Across all the entries, tally the lines holding the word "labels", and give the number by itself.

(RECORDED INFORMATION)

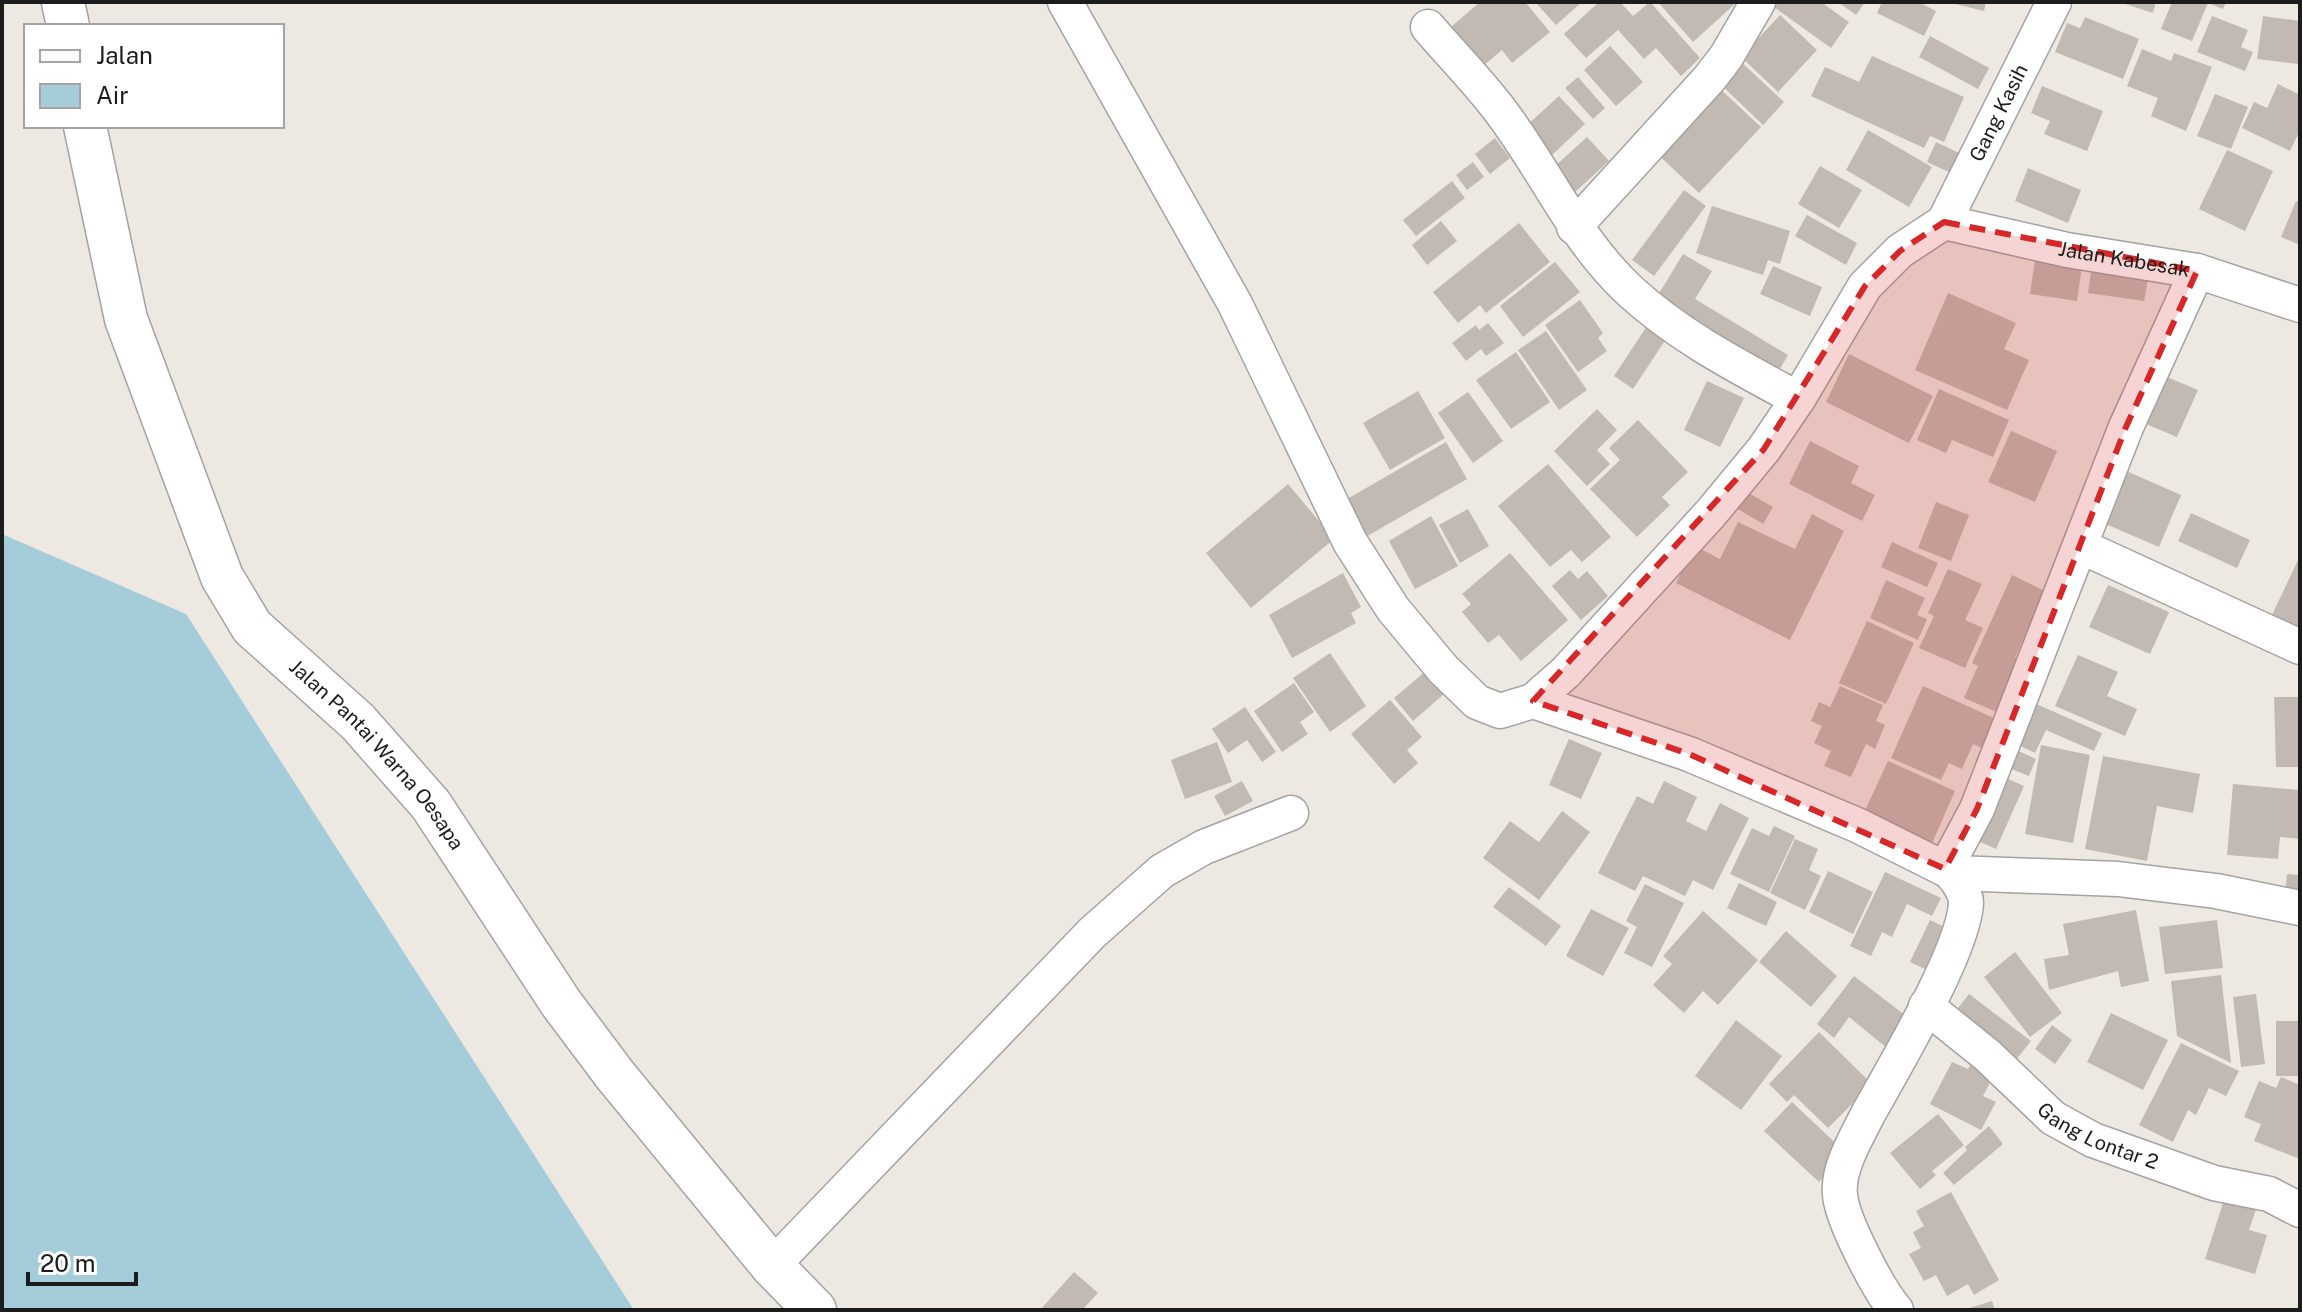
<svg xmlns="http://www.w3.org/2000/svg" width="2302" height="1312" viewBox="0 0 2302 1312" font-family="'Public Sans',sans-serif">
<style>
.water{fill:#a4cdd9}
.building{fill:#c1b9b2}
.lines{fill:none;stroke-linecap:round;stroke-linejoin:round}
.minor-casing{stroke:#a3a3a3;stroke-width:37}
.tertiary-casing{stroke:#a3a3a3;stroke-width:45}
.minor{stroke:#fff;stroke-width:34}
.tertiary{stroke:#fff;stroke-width:42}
.marked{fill:#d62828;fill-opacity:0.2;stroke:#d62828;stroke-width:6;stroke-dasharray:16 10;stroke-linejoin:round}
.labels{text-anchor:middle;stroke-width:6;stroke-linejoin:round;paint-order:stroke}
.street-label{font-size:20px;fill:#1c1c1c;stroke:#fff}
</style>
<rect width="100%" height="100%" fill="#ede9e2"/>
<path class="water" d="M2,534l184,80 448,696h-632z"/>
<path class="building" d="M1480,2h45l25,30 -38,31 -10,-13 -25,21 -33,-38z
M1535,2h47l-26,23z
M1599,2h21l13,14 17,-14 50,56 -19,18 -25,-28 -12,11 -26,-29 -32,28 -22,-24z
M1658,2h79l-44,40z
M1767,2h54l28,20 -18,26z
M1838,2h27l-9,13z
M1882,2h36l18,9 -12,25 -47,-23z
M1947,2h39l-2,9z
M2119,2h37l-3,11z
M2172,2h54l-3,7 -15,-6 -16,38 -31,-12z
M1780,15l37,35 -39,42 -37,-35z
M2212,16l36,14 -7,17 12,5 -8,19 -48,-19z
M2263,16l37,5 -1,43 -42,-5z
M2085,17l54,22 -16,40 -68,-27 12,-29 13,5z
M1930,36l59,32 -11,21 -59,-32z
M1610,46l33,36 -27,24 -32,-36z
M2142,49l29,12 3,-8 38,14 -26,64 -35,-15 7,-18 -31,-12z
M1872,56l92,41 -20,45 -14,-6 -6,12 -113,-52 14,-29 34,15z
M1737,58l47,44 -21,23 -47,-45z
M1578,77l27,31 -12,11 -28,-31z
M1715,84l46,43 -62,66 -46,-43z
M2278,84l22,11v35l-10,21 -48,-23 12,-26 13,6z
M2042,86l61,25 -16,40 -43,-17 6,-13 -19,-8z
M2215,94l33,13 -17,42 -34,-13z
M1559,96l26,28 -34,32 -26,-29z
M1868,130l64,37 -23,40 -63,-37z
M1587,137l22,24 -34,31 -22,-24z
M1495,138l15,20 -20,16 -15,-20z
M1936,142l23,11 -8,20 -24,-11z
M2227,150l46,21 -28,60 -46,-22z
M1473,162l11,15 -17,13 -11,-15z
M1820,166l42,24 -23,38 -41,-24z
M2028,168l53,22 -13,33 -53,-22z
M1452,181l13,17 -49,38 -13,-16z
M1684,190l22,16 -52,70 -22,-16z
M2296,201l4,2v42l-19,-8z
M1712,206l78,25 -10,33 -12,-4 -5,15 -67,-22z
M1807,215l50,28 -11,22 -51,-29z
M1441,221l16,20 -30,24 -15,-20z
M1519,223l31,39 -64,51 -6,-8 -22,18 -25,-31z
M2036,253l47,6 -6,42 -47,-7z
M1683,254l29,17 -17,28 93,56 -11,19 -122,-74z
M1555,262l25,30 -57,45 -23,-31z
M1773,266l49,21 -12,29 -50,-22z
M2092,266l57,8 -5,27 -56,-8z
M1948,293l68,30 -12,26 25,11 -22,50 -92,-40z
M1580,300l23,33 -5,5 9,13 -29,21 -33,-47z
M1651,320l19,13 -37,56 -19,-13z
M1488,323l16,20 -18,13 -5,-7 -15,12 -14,-18 24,-18 3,5z
M1546,331l41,59 -28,20 -41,-60z
M1516,352l34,50 -39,27 -35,-49z
M1849,354l84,42 -24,47 -83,-41z
M2167,377l31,13 -21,47 -31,-13z
M1707,381l37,17 -24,49 -36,-17z
M1939,389l70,31 -16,37 -41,-17 -6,13 -29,-13z
M1418,391l27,47 -55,32 -27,-47z
M1468,392l35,49 -30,22 -35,-50z
M1597,409l20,21 -20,20 13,14 -23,22 -33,-35z
M1638,420l50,52 -26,25 8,8 -33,32 -47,-48 30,-29 -11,-12z
M2011,431l46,20 -22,51 -47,-20z
M1810,441l49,25 -8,17 24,12 -13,26 -73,-37z
M1446,442l21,37 -112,64 -20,-37z
M1548,464l63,73 -29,25 -11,-12 -21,17 -52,-61z
M2124,470l57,25 -22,52 -58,-25z
M1288,484l46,55 -83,69 -45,-55z
M1745,491l28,16 -10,17 -27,-16z
M1936,502l33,13 -18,46 -33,-13z
M1468,509l21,37 -29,17 -21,-38z
M2191,513l59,27 -13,28 -59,-27z
M1812,514l32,17 -54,109 -114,-57 19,-37 25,13 18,-37 57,27z
M1431,516l27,50 -43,23 -26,-48z
M1892,542l46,21 -11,24 -46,-20z
M1510,553l58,67 -47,41 -22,-26 -11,8 -26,-31 9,-8 -9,-10z
M2300,556v78l-30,-15z
M1948,569l34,15 -17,36 18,8 -18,40 -46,-20 15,-32 -6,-3z
M1570,570l8,9 9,-8 21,25 -27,24 -29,-34z
M1343,573l18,34 -10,6 5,10 -64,35 -23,-43z
M2012,575l33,16 -30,67 7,3 -23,52 -35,-15 14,-32 -6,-3z
M1886,580l39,18 -8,17 10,4 -9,21 -48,-22z
M2108,585l61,27 -19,42 -61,-27z
M1867,621l47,22 -28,61 -47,-21z
M1330,653l36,53 -36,26 -37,-54z
M2078,655l40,17 -11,24 30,13 -12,27 -70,-30z
M1426,671l19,22 -32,28 -19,-23z
M1294,683l20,29 -14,10 8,12 -26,18 -28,-41z
M1840,686l43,19 -7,16 9,4 -10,24 -9,-5 -15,33 -27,-11 7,-15 -17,-8 8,-17 -11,-5 8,-19 11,5z
M1923,686l82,37 -13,30 -19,-9 -11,25 -13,-6 -8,17 -50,-22z
M2274,697h26v70h-24z
M1390,700l32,37 -15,13 11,13 -24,21 -43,-50z
M2034,703l68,30 -8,18 -48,-21 -11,23 -19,-9z
M1245,707l31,45 -14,10 -15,-22 -19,13 -16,-24z
M1569,739l33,14 -21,46 -32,-14z
M1217,742l15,40 -47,17 -14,-39z
M2041,745l49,10 -17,88 -48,-9z
M2014,749l22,10 -7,17 -23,-9z
M2103,756l97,18 -7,39 -36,-7 -10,55 -62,-12z
M1888,761l67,30 -26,59 -68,-31z
M2006,778l18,8 -28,63 -18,-8z
M1242,781l11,20 -28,15 -11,-20z
M1664,781l33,16 -11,24 20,10 14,-28 29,15 -36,72 -20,-10 -8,16 -42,-20 -8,15 -37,-18 39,-77 16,8z
M2233,784l67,6v49l-20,-2 -2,22 -51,-4z
M1562,811l28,21 -51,68 -56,-42 27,-37 29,21z
M1774,826l21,10 -26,56 -39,-18 22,-46 17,8z
M1795,839l23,10 -9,21 12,6 -16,34 -35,-17z
M1828,871l45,21 -20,42 -44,-22z
M1885,872l56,26 -9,18 -25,-12 -15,33 -10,-5 -11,24 -21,-10z
M2287,874l13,1v23l-15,-1z
M1739,883l38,19 -11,24 -39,-18z
M1645,884l39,19 -32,64 -28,-14 13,-26 -11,-6z
M1509,887l52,39 -15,20 -53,-39z
M1591,909l38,19 -26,48 -37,-20z
M2136,910l13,71 -28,6 -3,-16 -69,19 -5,-31 25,-4 -6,-31z
M1703,911l55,49 -40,45 -15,-14 -19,22 -31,-28 19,-21 -9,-8z
M1930,920l19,9 -20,42 -19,-9z
M2217,920l6,48 -58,6 -6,-47z
M1786,931l51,45 -26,31 -52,-45z
M2015,952l47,61 -32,24 -46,-60z
M2221,975l10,88 -54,-27 -6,-55z
M1854,976l56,43 -23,29 -38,-31 -15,21 -17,-14z
M1969,994l62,47 -16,20 -61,-48z
M2256,994l9,70 -24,3 -8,-70z
M2111,1013l57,27 -25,50 -56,-28z
M1736,1020l46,36 -41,54 -46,-34z
M2276,1021h24v55h-24z
M2052,1025l20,15 -17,24 -20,-15z
M1819,1032l53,52 -44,44 -34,-33 -7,7 -18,-18z
M2181,1043l58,28 -13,25 -17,-8 -13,27 -8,-5 -15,32 -34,-17z
M1973,1061l22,12 -12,23 13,6 -15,28 -51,-26 22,-42 16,7z
M2281,1077l19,8v74l-46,-18 7,-17 -17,-7 15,-36 17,7z
M1792,1102l54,51 -27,29 -55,-51z
M1938,1114l26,31 -32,26 4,4 -16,14 -30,-36z
M1989,1126l14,18 -49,41 -11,-12 24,-23 -2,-3z
M1951,1192l48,88 -25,15 -6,-11 -21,12 -11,-21 -12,6 -15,-27 12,-6 -8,-16 11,-6 -8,-15z
M2224,1200l32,9 -7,21 18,5 -12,39 -50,-15z
M1074,1272l24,21 -16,17h-42z
M1992,1301l3,9h-29v-1z"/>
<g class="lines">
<defs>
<g id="minor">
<path d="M1065,2l170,302 115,238 43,67 50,60 34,33 23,9 33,-10 33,-29 145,-159 53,-64 34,-50 67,-113 35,-35 44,-29"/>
<path d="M1428,27c23,27 49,53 71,82 46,60 75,130 131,182 50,46 109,76 168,108"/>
<path id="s1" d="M1944,222l123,28 130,21 103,34"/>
<path id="s2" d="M1944,222l110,-220"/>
<path d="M1574,227l135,-148 17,-22 32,-55"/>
<path d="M2080,546l220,101"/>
<path d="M1533,701l156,53 168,71 88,44 32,-60 149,-382 71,-156"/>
<path d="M1954,873l164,6 98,12 84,17"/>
<path id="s3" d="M1926,1006l61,49 66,63 40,22 121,43 55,11 31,16"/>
<path d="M772,1266l320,-333 70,-62 42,-24 87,-34"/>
<path d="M1896,1310c-17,-19 -54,-90 -56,-115 -3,-27 17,-58 28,-81 25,-45 96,-164 98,-211 0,-11 -12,-30 -21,-34"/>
</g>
<g id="tertiary">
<path d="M63,2l5,24"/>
<path id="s4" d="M85,126l41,193 96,258 30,50 106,95 73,83 130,198 54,72 157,191 43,44"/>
</g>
</defs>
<use href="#minor" class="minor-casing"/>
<use href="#tertiary" class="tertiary-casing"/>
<use href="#minor" class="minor"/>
<use href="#tertiary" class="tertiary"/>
</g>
<path class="marked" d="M1944,222l253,49 -71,156 -149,382 -32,60 -256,-115 -156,-53 231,-252 101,-163 35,-35z"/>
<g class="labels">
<g class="street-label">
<text dy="7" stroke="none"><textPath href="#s2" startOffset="122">Gang Kasih</textPath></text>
<text dy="7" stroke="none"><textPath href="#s1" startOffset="184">Jalan Kabesak</textPath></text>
<text dy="7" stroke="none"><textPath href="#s4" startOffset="710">Jalan Pantai Warna Oesapa</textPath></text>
<text dy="7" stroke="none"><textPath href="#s3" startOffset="218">Gang Lontar 2</textPath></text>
</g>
</g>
<rect width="2302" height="1312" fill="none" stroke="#1c1c1c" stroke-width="8"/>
<rect x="24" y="24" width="260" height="104" fill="#ffffff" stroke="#a4a4a4" stroke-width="2"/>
<rect x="40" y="50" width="40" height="12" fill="#ffffff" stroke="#a4a4a4" stroke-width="2"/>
<text x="96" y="64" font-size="24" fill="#1c1c1c">Jalan</text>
<rect x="40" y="84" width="40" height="24" fill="#a4cdd9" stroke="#a4a4a4" stroke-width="2"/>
<text x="96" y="104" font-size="24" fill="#1c1c1c">Air</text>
<path d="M28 1272v12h108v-12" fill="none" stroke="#1c1c1c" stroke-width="4"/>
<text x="40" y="1272" font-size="24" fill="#1c1c1c" stroke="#ffffff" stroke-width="6" paint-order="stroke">20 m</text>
</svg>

(End RECORDED INFORMATION)

OUTPUT OF THE EXERCISE —
2